Los historiadores y arqueólogos las pasan canutas para hallar las tumbas de reyes prehispánicos. Por poner sólo dos ejemplos famosos, ni aparece Atahualpa, el rey inca, ni aparece Moctezuma, el emperador azteca. Está claro que no encuentran sus tumbas porque nos las cargamos nosotros, los españoles, cuando nos pusimos a conquistar a lo loco. En cambio, sí están perfectamente localizados los restos de los que se cargaron directa o indirectamente a Moctezuma y Atahualpa; o sea, Hernán Cortés y Francisco Pizarro. Un perfecto ejemplo del quítate tú que me pongo yo. La tumba de Cortés, ya ha quedado dicho, está en una iglesia en pleno centro del Distrito Federal de México y la de Pizarro, en la catedral de Lima, justo en las dos ciudades donde deberían estar Atahualpa y Moctezuma, que por algo eran de allí.
Ninguno de los dos príncipes precolombinos ha asomado hueso alguno por ningún sitio. Al único que han encontrado es al hermano de Atahualpa, el príncipe Huascar Túpac Paullu, si respetamos su nombre prehispánico, o Cristóbal Paullu si nos remitimos a su denominación cristiana.
El hallazgo de su enterramiento en 2007 dejó absolutamente descolocados a los arqueólogos, porque el príncipe Paullu apareció en una iglesia, y a ver qué pinta un inca en suelo cristiano si para ellos el Dios que les impusieron por las bravas era poco menos que un farsante. Es decir, que si el enterramiento estaba en una iglesia, una de dos, o Paullu murió siendo un convertido convencido, o lo enterraron allí a la fuerza.
Pues ni una cosa ni la otra. El príncipe Paullu, último gobernante inca pero sin voz ni voto, fue enterrado en lo que ahora es la iglesia de San Cristóbal de Cusco porque así lo quiso, pero no porque se creyera los preceptos cristianos.
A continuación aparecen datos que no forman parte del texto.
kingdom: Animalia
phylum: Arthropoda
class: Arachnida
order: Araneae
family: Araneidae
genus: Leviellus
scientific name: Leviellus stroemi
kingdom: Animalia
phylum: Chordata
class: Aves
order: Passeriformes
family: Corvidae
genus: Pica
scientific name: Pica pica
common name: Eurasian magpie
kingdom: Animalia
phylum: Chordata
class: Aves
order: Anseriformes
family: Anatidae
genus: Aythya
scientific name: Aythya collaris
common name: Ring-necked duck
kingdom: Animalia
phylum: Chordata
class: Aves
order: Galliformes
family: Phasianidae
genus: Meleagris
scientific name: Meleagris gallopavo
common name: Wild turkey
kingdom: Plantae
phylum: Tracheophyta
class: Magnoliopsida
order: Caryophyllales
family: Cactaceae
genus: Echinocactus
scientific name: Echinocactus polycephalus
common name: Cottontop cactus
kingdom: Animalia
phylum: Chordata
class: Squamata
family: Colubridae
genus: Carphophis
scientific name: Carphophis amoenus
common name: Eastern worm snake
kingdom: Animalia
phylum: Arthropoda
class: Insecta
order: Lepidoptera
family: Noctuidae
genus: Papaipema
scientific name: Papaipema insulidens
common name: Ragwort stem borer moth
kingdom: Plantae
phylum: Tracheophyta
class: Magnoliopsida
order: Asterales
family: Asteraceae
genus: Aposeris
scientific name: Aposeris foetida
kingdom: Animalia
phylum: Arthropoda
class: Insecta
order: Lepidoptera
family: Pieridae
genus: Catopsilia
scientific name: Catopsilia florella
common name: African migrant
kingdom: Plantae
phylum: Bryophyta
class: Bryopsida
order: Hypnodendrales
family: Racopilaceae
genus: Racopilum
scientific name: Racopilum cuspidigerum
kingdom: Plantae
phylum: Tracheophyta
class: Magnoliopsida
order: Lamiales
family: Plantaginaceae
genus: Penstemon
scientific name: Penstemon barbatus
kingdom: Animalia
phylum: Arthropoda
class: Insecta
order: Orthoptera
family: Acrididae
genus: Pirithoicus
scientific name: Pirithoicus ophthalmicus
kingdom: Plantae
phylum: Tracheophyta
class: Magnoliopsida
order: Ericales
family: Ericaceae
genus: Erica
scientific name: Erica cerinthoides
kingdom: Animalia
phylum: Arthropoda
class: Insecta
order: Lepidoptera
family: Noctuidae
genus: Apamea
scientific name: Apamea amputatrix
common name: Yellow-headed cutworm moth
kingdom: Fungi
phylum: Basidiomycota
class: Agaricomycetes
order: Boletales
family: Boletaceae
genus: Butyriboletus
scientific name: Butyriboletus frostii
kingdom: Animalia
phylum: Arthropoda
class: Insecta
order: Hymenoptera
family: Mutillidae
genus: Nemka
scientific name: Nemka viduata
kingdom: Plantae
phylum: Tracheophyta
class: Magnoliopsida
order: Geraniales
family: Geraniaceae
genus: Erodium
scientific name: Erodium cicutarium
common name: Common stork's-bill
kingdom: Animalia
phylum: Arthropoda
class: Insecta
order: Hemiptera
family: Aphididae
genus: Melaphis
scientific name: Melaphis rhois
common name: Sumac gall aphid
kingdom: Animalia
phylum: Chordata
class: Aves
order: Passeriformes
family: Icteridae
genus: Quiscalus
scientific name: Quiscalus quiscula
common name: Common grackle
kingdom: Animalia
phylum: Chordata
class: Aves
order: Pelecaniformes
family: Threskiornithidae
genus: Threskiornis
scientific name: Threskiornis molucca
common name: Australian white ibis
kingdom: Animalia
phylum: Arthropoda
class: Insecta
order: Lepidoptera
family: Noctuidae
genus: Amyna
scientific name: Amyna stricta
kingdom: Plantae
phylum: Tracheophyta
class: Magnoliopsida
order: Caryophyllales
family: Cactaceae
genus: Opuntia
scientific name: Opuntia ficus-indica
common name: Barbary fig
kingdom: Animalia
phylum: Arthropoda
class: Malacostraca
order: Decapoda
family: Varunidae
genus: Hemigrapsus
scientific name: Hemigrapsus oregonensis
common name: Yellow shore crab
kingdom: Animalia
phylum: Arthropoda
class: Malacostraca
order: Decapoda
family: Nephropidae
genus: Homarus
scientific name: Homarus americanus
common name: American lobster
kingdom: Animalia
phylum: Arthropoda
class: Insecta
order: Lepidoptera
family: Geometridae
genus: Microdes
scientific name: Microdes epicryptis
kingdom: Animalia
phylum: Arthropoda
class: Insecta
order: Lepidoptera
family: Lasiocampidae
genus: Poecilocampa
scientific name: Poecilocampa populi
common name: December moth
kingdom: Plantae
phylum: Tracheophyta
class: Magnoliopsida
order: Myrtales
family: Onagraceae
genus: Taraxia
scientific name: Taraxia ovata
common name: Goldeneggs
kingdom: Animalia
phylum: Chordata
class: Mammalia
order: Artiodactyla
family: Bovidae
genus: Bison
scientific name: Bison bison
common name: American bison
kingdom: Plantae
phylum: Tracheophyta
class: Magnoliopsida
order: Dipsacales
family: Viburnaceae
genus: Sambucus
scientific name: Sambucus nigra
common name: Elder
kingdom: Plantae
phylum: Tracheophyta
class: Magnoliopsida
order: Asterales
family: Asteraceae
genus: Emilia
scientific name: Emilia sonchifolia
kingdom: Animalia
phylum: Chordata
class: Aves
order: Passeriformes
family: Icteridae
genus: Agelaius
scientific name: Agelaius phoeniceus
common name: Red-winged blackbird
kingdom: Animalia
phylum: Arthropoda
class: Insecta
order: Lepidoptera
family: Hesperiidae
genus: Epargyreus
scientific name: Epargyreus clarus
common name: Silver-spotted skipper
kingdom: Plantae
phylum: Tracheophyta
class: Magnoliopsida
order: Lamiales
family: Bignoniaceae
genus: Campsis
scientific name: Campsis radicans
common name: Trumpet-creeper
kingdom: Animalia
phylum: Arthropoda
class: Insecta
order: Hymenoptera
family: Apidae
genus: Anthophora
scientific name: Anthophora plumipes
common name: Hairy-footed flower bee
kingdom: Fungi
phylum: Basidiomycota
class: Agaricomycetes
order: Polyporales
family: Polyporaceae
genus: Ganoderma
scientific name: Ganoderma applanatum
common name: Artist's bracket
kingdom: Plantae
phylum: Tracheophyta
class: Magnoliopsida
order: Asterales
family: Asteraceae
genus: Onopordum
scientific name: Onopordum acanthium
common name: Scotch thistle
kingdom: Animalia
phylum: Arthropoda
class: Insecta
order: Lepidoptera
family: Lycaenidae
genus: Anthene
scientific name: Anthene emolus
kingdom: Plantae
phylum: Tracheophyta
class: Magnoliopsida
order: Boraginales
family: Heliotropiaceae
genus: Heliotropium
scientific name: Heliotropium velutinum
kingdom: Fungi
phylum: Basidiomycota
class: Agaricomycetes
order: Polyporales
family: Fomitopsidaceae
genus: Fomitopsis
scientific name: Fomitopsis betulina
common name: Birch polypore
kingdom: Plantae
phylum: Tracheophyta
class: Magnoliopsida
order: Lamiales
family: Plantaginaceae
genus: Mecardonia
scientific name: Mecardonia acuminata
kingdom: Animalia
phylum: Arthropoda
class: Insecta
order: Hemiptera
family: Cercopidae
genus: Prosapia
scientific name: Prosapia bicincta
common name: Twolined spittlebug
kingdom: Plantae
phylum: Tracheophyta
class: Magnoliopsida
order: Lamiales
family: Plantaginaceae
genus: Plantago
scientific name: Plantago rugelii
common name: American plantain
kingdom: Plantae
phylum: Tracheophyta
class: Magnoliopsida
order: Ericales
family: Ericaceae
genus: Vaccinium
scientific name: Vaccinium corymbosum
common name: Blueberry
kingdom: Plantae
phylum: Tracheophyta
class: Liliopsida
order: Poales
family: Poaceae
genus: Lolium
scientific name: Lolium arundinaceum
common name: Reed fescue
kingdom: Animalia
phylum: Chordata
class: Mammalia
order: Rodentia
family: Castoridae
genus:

Las claves para semejante deducción las dio la tumba, bien es cierto que porque historiadores como María del Carmen Martín Rubio supieron interpretarlas. Esta investigadora se basó en un documento que guarda el Archivo de Protocolo de Madrid rubricado por el nieto de Paullu, Carlos Melchor Inca, en el que pedía que cuando muriera se le enterrase en España, «pero cuando se pueda se le traslade al templo de San Cristóbal en Cusco, donde están enterrados su abuelo y sus antepasados».
El quid de la cuestión para entender la incongruencia está en el orden de los factores, porque una cosa es que hubiera una iglesia y allí enterraran a Paullu, y otra muy distinta que primero enterraran al inca y luego construyeran la iglesia.
El hermano de Atahualpa, efectivamente, se convirtió al cristianismo para salvar el cuello, pero no se creía una palabra. Para adornar esta conversión construyó una ermita en Cusco y allí fue enterrado por los suyos, pero siguiendo los ritos incas.
Medio siglo después del entierro, allá por 1600, esta ermita se derribó y en su lugar se edificó la actual iglesia de San Cristóbal. Como al muerto no lo movieron, porque no sabían ni que por allí estaba, el inca se quedó dentro de la iglesia —sagrada casualidad— al pie del altar mayor.
Cuando en 2007 los arqueólogos descubrieron el enterramiento, se quedaron a cuadros, sobre todo porque no tenía ningún sentido que Paullu estuviera enterrado con sus dos concubinas, un jovenzuelo, un niño y un perro. Está claro que todo este personal fue sacrificado para sepultarlo junto al príncipe, una actuación improcedente si hubiera sido un cristiano convencido.
El despiste aumentó cuando comprobaron que los esqueletos estaban orientados hacia Coricancha, el templo del dios Sol en Cusco, pero las cabezas miraban hacia la imagen de Jesucristo en el altar. Pensaron al principio que este príncipe era un veleta y quizás pretendía tener contentos a todos los dioses por si acaso existía alguno.
Pero no, el inca Paullu no miraba al Jesucristo del altar. El altar lo pusieron después de enterrarlo a él.